I've been interested in working out what the derivative of $\Sigma$ is for a while now. I read somewhere that the derivative of $\Sigma$ is the sum of its derivatives. I wanted to reason my way through this, but what I got is different from what I'm told it is. Can anyone please help me understand where I went wrong and how to correct myself? (I'm new to calculus so sorry if my working out is stupidly wrong.)
I started simple with the equation $f(x) = \Sigma^x_{i=0} (i^2)$.
I then tried to calculate $\frac{\delta f}{\delta x}$ while $x = 2$.
I wrote down the equation like this: $\frac{(0^2 + 1^2 + (2^2).h) - (0^2 + 1^2)}{h}$. (Here I basically wrote down what $\Sigma$ is and $(2^2).h$ because $\Sigma^{x+h}_{i=0}$ would be that extra $i$ but only a small amount, right?)
I then simplified and calculated the derivatives of $i^2$ which came out as
$\frac{(2(0) + 2(1) + 2(2).h) - (2)}{h}$
$= \frac{(2 + (4).h) - (2)}{h}$
$= 2 + 4 - 2 = 4$
But this seems wrong if the derivative of sigma is the sum of its derivatives $f'(x) = \Sigma^x_{i=0} (2i)$, which would then come out as $2$ and not $4$ if $x=2$.
Again I’m sorry if the way I tried to work this out is weird, but any help with this would be appreciated; thanks.
Assuming that your function is actually defined by $$ f(x) := \sum_{i=1}^{\lfloor x \rfloor} i^{2} $$ where $\lfloor x \rfloor$ denotes the biggest integer smaller than $x$. Note that this function is not continuous at every $x\in \mathbb{N}$. Therefore calculating the derivate in these points is pointless. For every $x \notin \mathbb{N}$ you can calculate the derivative by definition $$ \frac{\mathrm{d}}{\mathrm{d}x}f(x) = \lim_{h\to 0} \frac{f(x+h)- f(x)}{h}. $$ If $h$ is small enough then you certainly have $\lfloor x+h \rfloor = \lfloor x \rfloor $, which implies $f(x+h) = f(x)$. Hence, $$ \frac{\mathrm{d}}{\mathrm{d}x}f(x) = \lim_{h\to 0} \frac{f(x+h)- f(x)}{h} = \lim_{h\to 0} \frac{0}{h} = 0. $$ Applying the linearity (sum rule) for derivatives is tricky in that case, because the number of summands depend your input variable $x$. There is no justification for this rule, if you don't have a fixed number of summands.

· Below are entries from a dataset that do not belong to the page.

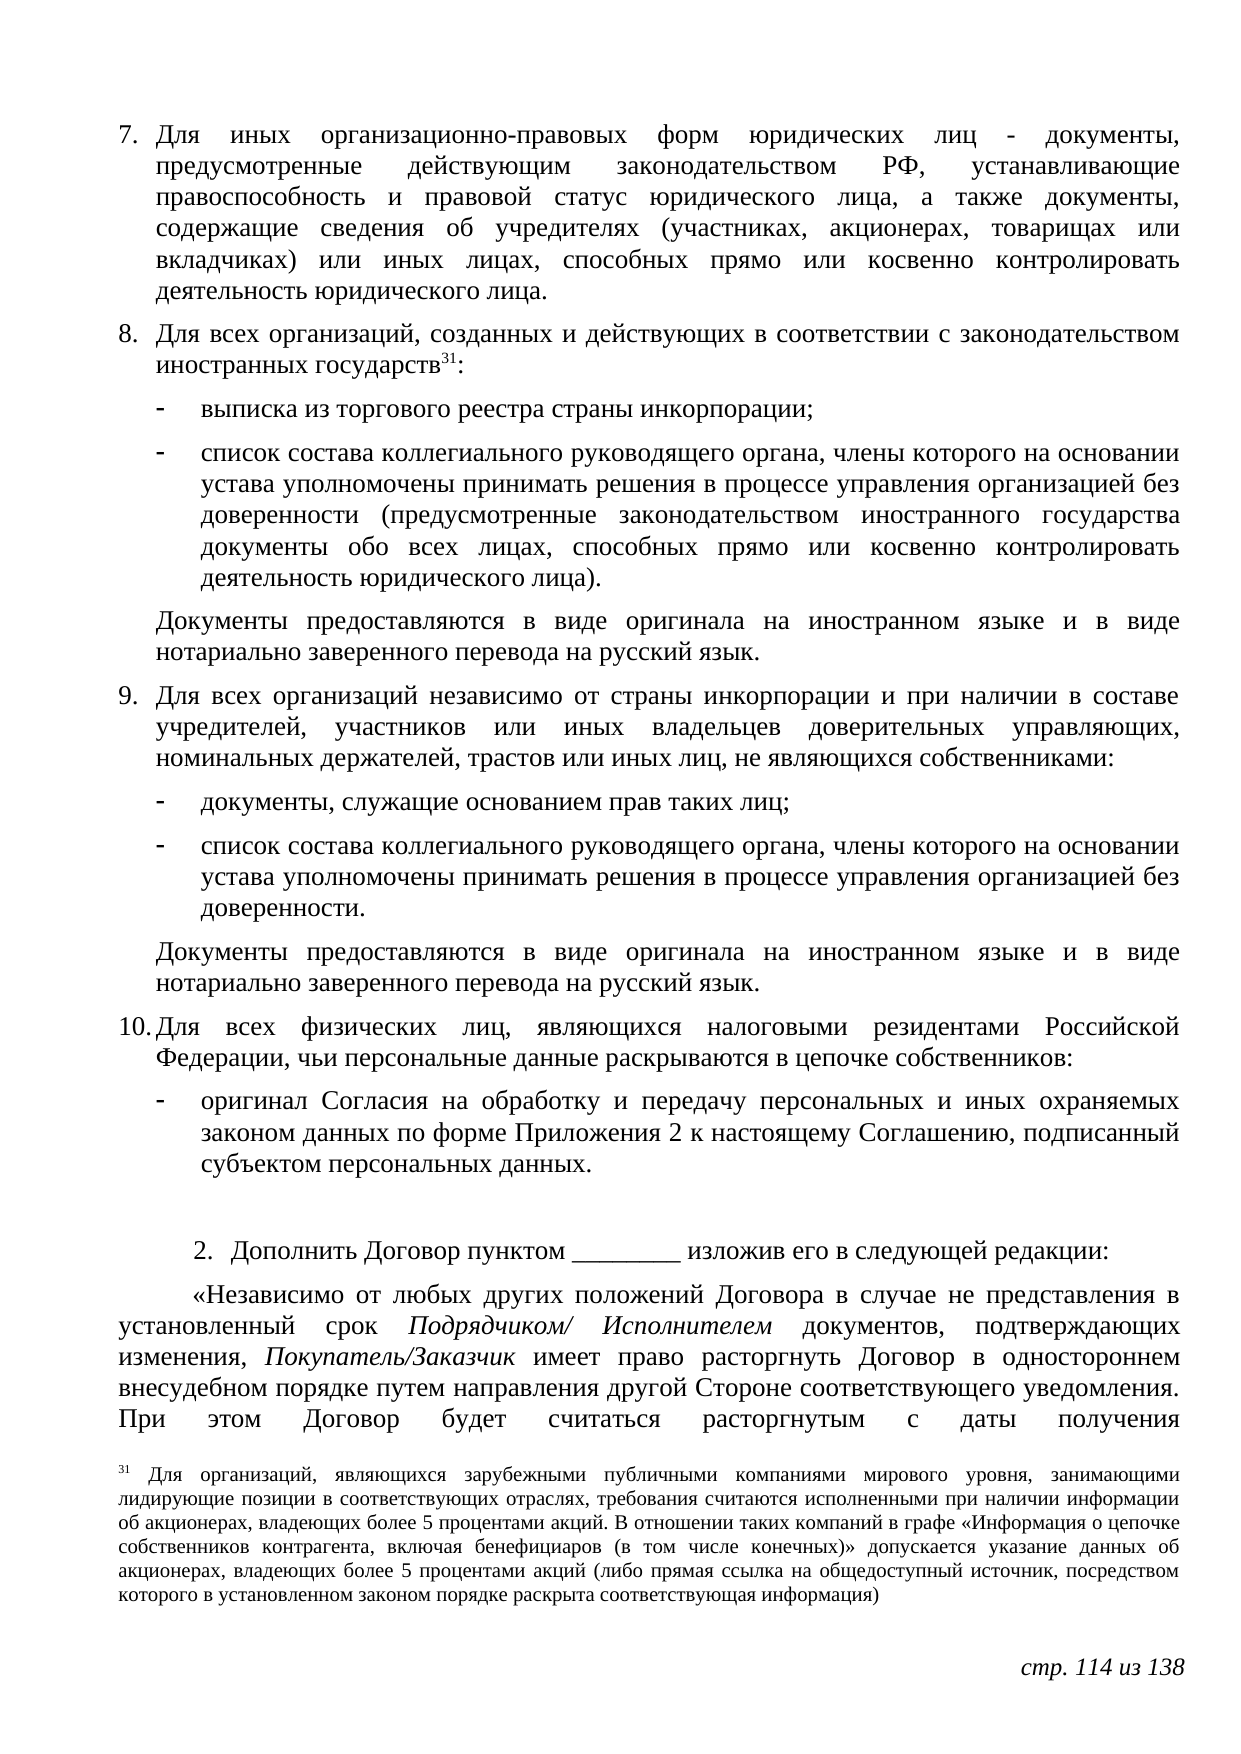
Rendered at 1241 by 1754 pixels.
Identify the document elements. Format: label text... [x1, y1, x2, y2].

list Для иных организационно-правовых форм юридических лиц - документы, предусмотренные действующим законодательством РФ, устанавливающие правоспособность и правовой статус юридического лица, а также документы, содержащие сведения об учредителях (участниках, акционерах, товарищах или вкладчиках) или иных лицах, способных прямо или косвенно контролировать деятельность юридического лица. [118, 118, 1181, 305]
list список состава коллегиального руководящего органа, члены которого на основании устава уполномочены принимать решения в процессе управления организацией без доверенности. [156, 829, 1181, 922]
list Для всех организаций независимо от страны инкорпорации и при наличии в составе учредителей, участников или иных владельцев доверительных управляющих, номинальных держателей, трастов или иных лиц, не являющихся собственниками: [118, 679, 1181, 773]
list выписка из торгового реестра страны инкорпорации; [156, 392, 1181, 423]
list Для всех физических лиц, являющихся налоговыми резидентами Российской Федерации, чьи персональные данные раскрываются в цепочке собственников: [118, 1010, 1181, 1072]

Anyway, if you want to apply the (in that case not justified) rule "correctly", then you have to take into account that each summand doesn't depend on $x$. So the derivative with respect to $x$ of $i^2$ is $$ \frac{\mathrm{d}}{\mathrm{d}x} i^2 = 0, \quad \text{consequently} \quad\sum_{i=1}^{\lfloor x \rfloor}\frac{\mathrm{d}}{\mathrm{d}x} i^2 = 0 $$ So luckily in that case applying this (unjustified) rule leads to a correct result.